芸術監督は長尾旭日本第一党副党首、会場責任者は谷口博史日本第一党愛知県本部長[1]。
開催にあたっての行政側の判断
ウィルあいちの設置条例と管理運営要綱には、差別的言動が行われる恐れがある場合に施設を使用させないとの規定がある[5][6]。これに基づき反差別を標榜する市民団体が施設側に展示会の中止を申し入れた。これを受けウィルあいちは主催者の日本第一党に事前に確認をとったが、主催者側は差別的言辞を取らない旨の回答を行った。結果的に施設の管理者は「中止を判断できない」として催しを許可している[4]。開催にあたって主催者と愛知県との話し合いにおいて、主催者は県による後援をもとめたが、これに対して県側は手続き上の不備および過去の実績がないことを理由に却下した。これに対し同会合において主催者側は県側が意図的に受理を遅らせたことが手続きの不備を生じさせた原因であると主張したが県側は意図については否定している[7]。これを受け主催側は、今後も継続して展示会を開催する意向を示した[8]。

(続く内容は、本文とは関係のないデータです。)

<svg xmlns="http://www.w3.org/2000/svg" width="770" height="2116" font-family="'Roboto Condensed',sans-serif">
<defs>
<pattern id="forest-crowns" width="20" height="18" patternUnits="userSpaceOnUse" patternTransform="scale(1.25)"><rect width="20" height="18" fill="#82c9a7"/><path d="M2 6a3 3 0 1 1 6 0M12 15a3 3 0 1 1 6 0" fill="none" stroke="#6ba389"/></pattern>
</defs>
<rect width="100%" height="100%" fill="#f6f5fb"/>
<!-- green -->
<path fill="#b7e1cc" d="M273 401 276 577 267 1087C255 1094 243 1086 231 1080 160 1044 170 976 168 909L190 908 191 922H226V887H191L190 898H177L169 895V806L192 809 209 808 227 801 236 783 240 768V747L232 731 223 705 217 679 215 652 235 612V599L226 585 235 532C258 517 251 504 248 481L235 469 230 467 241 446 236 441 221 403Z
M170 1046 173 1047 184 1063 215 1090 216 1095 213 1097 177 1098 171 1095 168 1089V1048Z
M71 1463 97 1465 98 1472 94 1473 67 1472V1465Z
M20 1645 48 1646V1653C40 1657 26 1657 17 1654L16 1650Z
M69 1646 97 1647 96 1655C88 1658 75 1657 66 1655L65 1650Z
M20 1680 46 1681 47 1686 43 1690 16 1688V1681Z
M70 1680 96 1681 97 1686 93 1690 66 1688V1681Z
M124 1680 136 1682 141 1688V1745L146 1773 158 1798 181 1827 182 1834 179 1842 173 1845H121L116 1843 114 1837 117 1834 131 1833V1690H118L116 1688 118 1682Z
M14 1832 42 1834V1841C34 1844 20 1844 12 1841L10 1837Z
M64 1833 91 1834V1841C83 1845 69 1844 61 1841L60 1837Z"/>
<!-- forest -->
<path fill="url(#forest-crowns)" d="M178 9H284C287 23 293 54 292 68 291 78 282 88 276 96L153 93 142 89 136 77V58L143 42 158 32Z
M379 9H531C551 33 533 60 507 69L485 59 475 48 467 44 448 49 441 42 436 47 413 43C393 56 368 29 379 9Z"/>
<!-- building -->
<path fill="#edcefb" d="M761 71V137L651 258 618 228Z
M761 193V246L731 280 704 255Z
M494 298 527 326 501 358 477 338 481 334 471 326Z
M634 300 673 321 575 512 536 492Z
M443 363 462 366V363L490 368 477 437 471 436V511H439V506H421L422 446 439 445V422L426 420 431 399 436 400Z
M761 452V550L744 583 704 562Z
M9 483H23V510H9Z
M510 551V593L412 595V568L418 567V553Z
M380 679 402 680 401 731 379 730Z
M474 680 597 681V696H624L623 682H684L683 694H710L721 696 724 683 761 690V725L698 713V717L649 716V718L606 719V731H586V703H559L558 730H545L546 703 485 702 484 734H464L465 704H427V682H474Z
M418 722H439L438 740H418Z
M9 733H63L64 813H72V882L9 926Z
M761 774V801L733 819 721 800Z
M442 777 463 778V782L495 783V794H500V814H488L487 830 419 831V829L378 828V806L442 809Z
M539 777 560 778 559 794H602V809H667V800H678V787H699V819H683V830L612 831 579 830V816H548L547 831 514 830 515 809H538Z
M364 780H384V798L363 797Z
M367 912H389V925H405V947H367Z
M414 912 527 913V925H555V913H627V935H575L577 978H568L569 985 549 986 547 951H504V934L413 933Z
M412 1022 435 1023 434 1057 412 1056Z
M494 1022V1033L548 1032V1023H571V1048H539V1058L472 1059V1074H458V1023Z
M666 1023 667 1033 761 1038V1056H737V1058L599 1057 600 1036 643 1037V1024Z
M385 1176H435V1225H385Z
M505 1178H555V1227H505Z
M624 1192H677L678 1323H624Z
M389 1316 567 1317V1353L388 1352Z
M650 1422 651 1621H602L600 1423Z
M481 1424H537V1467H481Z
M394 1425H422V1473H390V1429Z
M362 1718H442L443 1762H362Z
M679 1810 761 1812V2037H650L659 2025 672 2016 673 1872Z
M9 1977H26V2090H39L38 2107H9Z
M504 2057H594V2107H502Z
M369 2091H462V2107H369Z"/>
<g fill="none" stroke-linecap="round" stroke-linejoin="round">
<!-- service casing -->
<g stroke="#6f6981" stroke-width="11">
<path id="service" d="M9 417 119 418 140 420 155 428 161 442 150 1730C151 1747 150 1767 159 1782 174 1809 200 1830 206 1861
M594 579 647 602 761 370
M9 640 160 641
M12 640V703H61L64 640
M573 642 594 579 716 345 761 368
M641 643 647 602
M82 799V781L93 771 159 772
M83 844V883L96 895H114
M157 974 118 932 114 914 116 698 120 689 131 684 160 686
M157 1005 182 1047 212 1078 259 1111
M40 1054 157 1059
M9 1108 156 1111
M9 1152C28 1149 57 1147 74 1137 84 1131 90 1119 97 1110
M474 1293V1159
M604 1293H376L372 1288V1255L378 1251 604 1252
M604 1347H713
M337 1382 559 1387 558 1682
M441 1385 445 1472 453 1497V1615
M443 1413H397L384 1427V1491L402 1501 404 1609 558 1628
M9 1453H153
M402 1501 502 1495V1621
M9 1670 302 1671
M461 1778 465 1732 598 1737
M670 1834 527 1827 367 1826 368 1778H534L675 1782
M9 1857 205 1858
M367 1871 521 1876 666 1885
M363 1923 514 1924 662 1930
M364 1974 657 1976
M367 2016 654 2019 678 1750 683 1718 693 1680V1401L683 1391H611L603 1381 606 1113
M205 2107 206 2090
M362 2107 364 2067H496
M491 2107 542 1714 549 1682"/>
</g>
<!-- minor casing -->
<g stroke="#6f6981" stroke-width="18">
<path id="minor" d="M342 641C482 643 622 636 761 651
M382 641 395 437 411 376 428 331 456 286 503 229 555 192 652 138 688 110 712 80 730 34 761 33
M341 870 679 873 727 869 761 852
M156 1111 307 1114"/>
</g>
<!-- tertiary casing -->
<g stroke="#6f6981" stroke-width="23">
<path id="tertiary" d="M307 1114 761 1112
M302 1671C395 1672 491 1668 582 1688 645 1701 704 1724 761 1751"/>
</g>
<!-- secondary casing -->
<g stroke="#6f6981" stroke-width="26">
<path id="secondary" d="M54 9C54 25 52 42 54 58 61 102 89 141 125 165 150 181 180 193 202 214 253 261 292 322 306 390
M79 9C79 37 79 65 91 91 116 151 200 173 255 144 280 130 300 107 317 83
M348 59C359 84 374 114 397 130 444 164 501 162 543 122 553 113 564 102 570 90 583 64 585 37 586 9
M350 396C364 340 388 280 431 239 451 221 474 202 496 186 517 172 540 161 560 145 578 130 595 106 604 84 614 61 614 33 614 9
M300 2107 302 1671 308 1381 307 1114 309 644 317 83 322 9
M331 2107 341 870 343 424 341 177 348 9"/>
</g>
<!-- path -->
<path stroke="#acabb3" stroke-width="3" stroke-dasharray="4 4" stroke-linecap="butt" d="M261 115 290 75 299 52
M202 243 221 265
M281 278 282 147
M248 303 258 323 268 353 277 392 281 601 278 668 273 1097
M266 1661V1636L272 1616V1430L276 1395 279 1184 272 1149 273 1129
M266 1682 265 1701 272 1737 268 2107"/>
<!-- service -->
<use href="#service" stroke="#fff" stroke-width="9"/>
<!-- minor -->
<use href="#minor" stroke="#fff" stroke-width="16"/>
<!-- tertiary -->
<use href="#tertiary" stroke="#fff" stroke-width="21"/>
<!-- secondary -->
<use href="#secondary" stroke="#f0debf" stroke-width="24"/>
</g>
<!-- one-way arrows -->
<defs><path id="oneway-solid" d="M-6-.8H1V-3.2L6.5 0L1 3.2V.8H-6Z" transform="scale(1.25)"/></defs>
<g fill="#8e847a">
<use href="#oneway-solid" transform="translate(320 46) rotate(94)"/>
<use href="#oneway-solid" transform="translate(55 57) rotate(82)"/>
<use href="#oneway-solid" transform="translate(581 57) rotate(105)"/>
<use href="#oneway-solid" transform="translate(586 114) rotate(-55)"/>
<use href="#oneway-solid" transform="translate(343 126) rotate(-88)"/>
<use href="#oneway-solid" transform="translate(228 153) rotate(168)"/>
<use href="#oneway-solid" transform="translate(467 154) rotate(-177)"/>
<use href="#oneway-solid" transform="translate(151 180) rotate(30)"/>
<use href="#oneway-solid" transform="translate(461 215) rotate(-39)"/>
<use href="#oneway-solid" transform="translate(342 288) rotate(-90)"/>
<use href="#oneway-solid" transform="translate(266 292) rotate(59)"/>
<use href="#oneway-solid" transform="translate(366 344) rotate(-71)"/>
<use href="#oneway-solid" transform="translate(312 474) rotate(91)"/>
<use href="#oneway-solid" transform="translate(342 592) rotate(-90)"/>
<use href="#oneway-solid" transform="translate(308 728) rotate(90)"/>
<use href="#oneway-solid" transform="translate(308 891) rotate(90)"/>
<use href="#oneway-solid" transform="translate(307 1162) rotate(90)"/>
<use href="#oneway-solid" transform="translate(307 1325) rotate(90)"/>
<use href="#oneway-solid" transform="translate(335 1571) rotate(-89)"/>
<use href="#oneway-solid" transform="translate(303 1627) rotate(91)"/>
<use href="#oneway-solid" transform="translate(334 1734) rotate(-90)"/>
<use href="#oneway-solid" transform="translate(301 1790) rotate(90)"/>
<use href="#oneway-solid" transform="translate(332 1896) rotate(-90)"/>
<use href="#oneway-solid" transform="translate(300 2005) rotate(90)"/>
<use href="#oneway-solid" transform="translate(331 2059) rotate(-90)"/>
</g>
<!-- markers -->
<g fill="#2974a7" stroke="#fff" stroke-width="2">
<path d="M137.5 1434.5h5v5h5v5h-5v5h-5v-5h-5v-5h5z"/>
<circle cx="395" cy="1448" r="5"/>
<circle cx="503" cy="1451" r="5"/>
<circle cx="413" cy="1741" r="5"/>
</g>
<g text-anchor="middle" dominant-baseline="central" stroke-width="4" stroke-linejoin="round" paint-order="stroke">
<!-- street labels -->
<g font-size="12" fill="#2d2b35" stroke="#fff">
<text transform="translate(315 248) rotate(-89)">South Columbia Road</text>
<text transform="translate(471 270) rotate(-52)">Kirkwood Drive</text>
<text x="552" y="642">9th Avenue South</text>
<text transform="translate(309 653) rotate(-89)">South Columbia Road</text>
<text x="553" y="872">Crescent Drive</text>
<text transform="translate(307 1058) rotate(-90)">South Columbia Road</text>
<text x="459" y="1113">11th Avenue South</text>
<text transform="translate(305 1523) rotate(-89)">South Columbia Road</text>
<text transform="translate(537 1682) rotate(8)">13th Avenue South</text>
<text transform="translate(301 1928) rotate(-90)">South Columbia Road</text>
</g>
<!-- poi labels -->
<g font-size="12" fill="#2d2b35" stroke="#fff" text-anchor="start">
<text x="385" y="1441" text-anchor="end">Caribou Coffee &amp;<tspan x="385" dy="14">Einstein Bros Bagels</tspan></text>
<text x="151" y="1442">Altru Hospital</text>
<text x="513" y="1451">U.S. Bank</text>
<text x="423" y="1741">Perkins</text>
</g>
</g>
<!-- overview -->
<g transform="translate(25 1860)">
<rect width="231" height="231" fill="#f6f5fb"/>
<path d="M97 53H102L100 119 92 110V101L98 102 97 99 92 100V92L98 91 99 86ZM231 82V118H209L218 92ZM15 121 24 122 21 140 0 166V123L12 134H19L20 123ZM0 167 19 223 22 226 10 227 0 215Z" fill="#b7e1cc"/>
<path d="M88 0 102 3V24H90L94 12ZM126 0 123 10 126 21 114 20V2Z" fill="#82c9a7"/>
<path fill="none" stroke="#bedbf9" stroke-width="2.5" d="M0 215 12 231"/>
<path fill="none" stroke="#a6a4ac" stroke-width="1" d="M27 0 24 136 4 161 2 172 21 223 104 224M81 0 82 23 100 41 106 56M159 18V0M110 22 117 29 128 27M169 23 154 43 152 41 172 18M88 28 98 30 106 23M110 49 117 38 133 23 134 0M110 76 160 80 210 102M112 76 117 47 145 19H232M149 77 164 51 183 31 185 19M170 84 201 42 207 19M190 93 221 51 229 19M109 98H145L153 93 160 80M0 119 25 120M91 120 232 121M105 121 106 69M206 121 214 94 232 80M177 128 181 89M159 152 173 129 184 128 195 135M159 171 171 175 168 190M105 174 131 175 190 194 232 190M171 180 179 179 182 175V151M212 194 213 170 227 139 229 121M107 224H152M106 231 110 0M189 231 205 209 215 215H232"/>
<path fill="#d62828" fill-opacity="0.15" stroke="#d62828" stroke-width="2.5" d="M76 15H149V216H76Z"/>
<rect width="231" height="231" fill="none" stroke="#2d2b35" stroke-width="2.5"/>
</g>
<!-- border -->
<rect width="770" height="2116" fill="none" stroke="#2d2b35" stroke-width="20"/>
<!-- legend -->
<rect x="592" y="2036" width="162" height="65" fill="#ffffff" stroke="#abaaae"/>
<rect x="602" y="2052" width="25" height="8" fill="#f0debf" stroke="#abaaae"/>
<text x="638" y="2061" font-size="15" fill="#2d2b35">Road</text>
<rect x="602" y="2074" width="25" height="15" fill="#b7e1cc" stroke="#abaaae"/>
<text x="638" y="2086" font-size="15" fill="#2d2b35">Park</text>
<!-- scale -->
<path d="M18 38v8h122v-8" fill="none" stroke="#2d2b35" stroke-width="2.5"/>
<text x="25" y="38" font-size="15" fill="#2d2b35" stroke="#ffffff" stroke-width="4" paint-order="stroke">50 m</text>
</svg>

愛知県の大村知事は、「内容からしてヘイトに当たると言わざるを得ない。(内容を確認した時点で)中止を指示すべきだった」と述べた[5]。主催者側代表の桜井は「私はチマチョゴリを着てライダイハンの説明をしただけで、ヘイトなんて全くやっていない」「かるたは売っている物。それがヘイトというのは検閲じゃないですか」と主張した[9]。
展示会開催にあたっての主催者と行政との意見の対立
本展示に対し大村秀章愛知県知事は「明確にヘイトにあたるのではないかと思います。その時点で中止を指示すべきだった」と明言し[10]、催しを開いた政治団体への法的措置も視野に対応を考える方針も明らかにした[11]。これに対し2019年10月19日日本第一党も逆に大村知事を提訴するとアナウンスした[8]。

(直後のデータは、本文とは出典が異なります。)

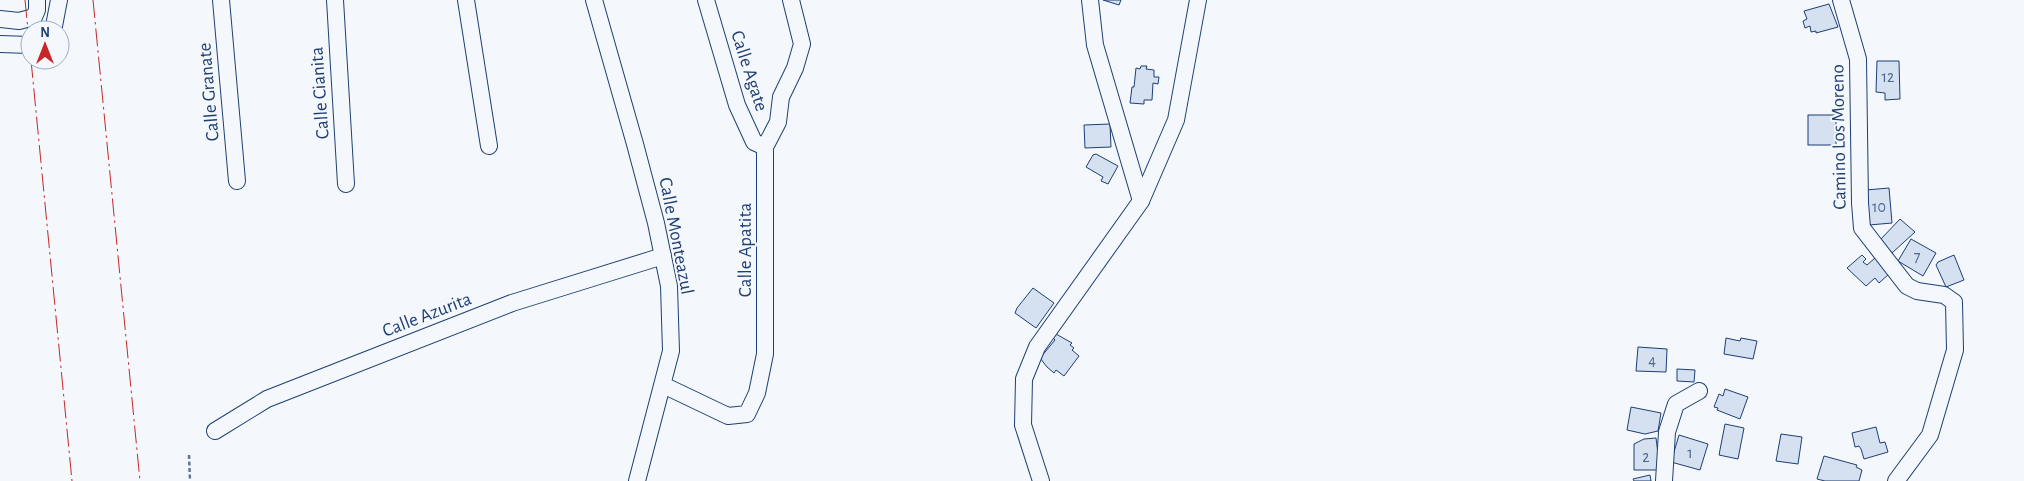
<svg xmlns="http://www.w3.org/2000/svg" width="2024" height="481" viewBox="0 0 2024 481" font-family="'Alegreya Sans',sans-serif">
<style>
.building{fill:#d5e0f0;stroke:#1d3f73}
.lines{fill:none;stroke-linecap:round;stroke-linejoin:round}
.minor-casing{stroke:#1d3f73;stroke-width:18}
.path{stroke:#5e769c;stroke-width:2.5;stroke-dasharray:4 2.5;stroke-linecap:butt}
.minor{stroke:#f4f7fb;stroke-width:16}
.power{stroke:#c62828;stroke-width:1;stroke-dasharray:18 4 2.5 4;stroke-linecap:butt}
.labels{text-anchor:middle;dominant-baseline:central;stroke-width:4;stroke-linejoin:round;paint-order:stroke}
.number-label{font-size:16px;fill:#4b6792}
.street-label{font-size:19px;fill:#1d3f73;stroke:#f4f7fb}
</style>
<rect width="100%" height="100%" fill="#f4f7fb"/>
<!-- building -->
<g class="building">
<polygon points="1103,0 1121,0 1119,5"/>
<polygon points="1829,4 1838,27 1816,33 1816,31 1811,32 1810,26 1805,28 1803,21 1807,19 1804,11"/>
<polygon points="1877,61 1899,61 1900,99 1885,100 1885,93 1876,92"/>
<polygon points="1141,66 1147,66 1146,69 1154,70 1154,77 1159,77 1158,84 1153,83 1152,100 1144,100 1144,104 1130,103 1132,87 1134,87 1136,68 1140,69"/>
<rect x="1808" y="115" width="28" height="30"/>
<polygon points="1110,124 1111,147 1085,148 1084,125"/>
<polygon points="1096,154 1118,166 1108,184 1101,181 1103,177 1086,167 1093,155"/>
<polygon points="1889,188 1892,223 1869,225 1866,190"/>
<polygon points="1900,219 1915,232 1892,253 1880,240"/>
<polygon points="1911,239 1936,253 1923,276 1898,261"/>
<polygon points="1862,255 1866,259 1863,262 1867,265 1875,258 1889,274 1879,283 1875,278 1866,286 1847,268"/>
<polygon points="1954,255 1964,280 1946,287 1936,265 1938,262"/>
<polygon points="1033,288 1054,303 1036,328 1015,313 1017,308"/>
<polygon points="1056,334 1072,343 1070,345 1074,348 1072,350 1079,356 1064,376 1056,370 1054,373 1047,367 1040,358 1055,340 1053,338"/>
<polygon points="1726,338 1740,341 1741,338 1757,341 1753,359 1724,354"/>
<polygon points="1638,347 1667,349 1666,372 1636,371"/>
<polygon points="1677,369 1695,370 1694,382 1677,381"/>
<polygon points="1725,389 1748,397 1740,419 1717,410 1718,408 1714,407 1719,394 1723,396"/>
<polygon points="1631,407 1661,413 1658,431 1645,434 1627,430"/>
<polygon points="1725,424 1744,428 1738,459 1719,455"/>
<polygon points="1876,427 1880,443 1885,442 1888,452 1864,459 1861,449 1859,446 1855,447 1852,433"/>
<polygon points="1781,434 1802,437 1798,464 1776,461"/>
<polygon points="1679,435 1708,444 1700,470 1671,462"/>
<polygon points="1656,438 1660,470 1634,470 1634,444 1644,439"/>
<polygon points="1824,456 1857,465 1856,467 1862,470 1859,481 1825,481 1817,479"/>
<polygon points="1650,475 1651,481 1634,481 1633,479"/>
</g>
<g class="lines">
<!-- minor casing -->
<g class="minor-casing">
<g id="minor">
<polyline points="221,0 237,181"/>
<polyline points="335,0 346,184"/>
<polyline points="466,0 489,146"/>
<polyline points="594,0 635,144 656,223 669,286 671,351 637,481"/>
<polyline points="706,0 737,105 754,142 765,147"/>
<polyline points="1841,0 1858,59 1860,203 1862,228 1907,286 1917,291 1944,295 1954,302 1955,350 1930,435 1896,481"/>
<polyline points="0,19 19,21 34,17 37,10 37,0"/>
<polyline points="50,30 54,26 59,0"/>
<polyline points="0,44 30,45"/>
<polyline points="1141,201 1176,120 1198,0"/>
<polyline points="663,385 728,416 747,414 757,393 765,354 765,147 778,122 781,97 795,68 802,44 791,0"/>
<polyline points="215,431 267,399 512,303 663,256"/>
<polyline points="1041,481 1023,425 1024,379 1037,347 1141,201 1095,45 1090,0"/>
<polyline points="1664,481 1667,432 1676,404 1699,391"/>
</g>
</g>
<!-- path -->
<polyline class="path" points="189,455 190,481"/>
<!-- minor -->
<use href="#minor" class="minor"/>
<!-- power -->
<g class="power">
<polyline points="25,0 30,50"/>
<polyline points="93,0 140,481"/>
<polyline points="31,60 72,481"/>
</g>
</g>
<g class="labels">
<!-- number labels -->
<g class="number-label">
<text x="1888" y="77">12</text>
<text x="1879" y="207">10</text>
<text x="1917" y="257">7</text>
<text x="1652" y="360">4</text>
<text x="1690" y="453">1</text>
<text x="1646" y="457">2</text>
</g>
<!-- street labels -->
<g class="street-label">
<text transform="translate(749 71) rotate(72)">Calle Agate</text>
<text transform="translate(209 92) rotate(-95)">Calle Granate</text>
<text transform="translate(320 93) rotate(-94)">Calle Cianita</text>
<text transform="translate(1839 137) rotate(-91)">Camino Los Moreno</text>
<text transform="translate(676 236) rotate(79)">Calle Monteazul</text>
<text transform="translate(745 250) rotate(-90)">Calle Apatita</text>
<text transform="translate(427 315) rotate(-21)">Calle Azurita</text>
</g>
</g>
<!-- north arrow -->
<g transform="translate(45 45)"><circle r="24" fill="#f4f7fb" stroke="#9eadc5"/>
<path d="M0-4L9 19L0 12L-9 19Z" fill="#c62828"/>
<text y="-8" font-size="14" font-weight="bold" text-anchor="middle" fill="#1d3f73">N</text>
</g>
</svg>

これら主催者と行政との対立に対し「企画意図は理解できても芸術としては受け入れられない」とする大村への賛意と、「トリエンナーレの表現の不自由展 その後で表現の自由を強調した大村知事が、今度はヘイトだと言う。それは芸術に対するダブルスタンダードでは?」という批判も向けられている。2つの展示会によって表現の自由論争が引き起こされたかたちとなった[10]。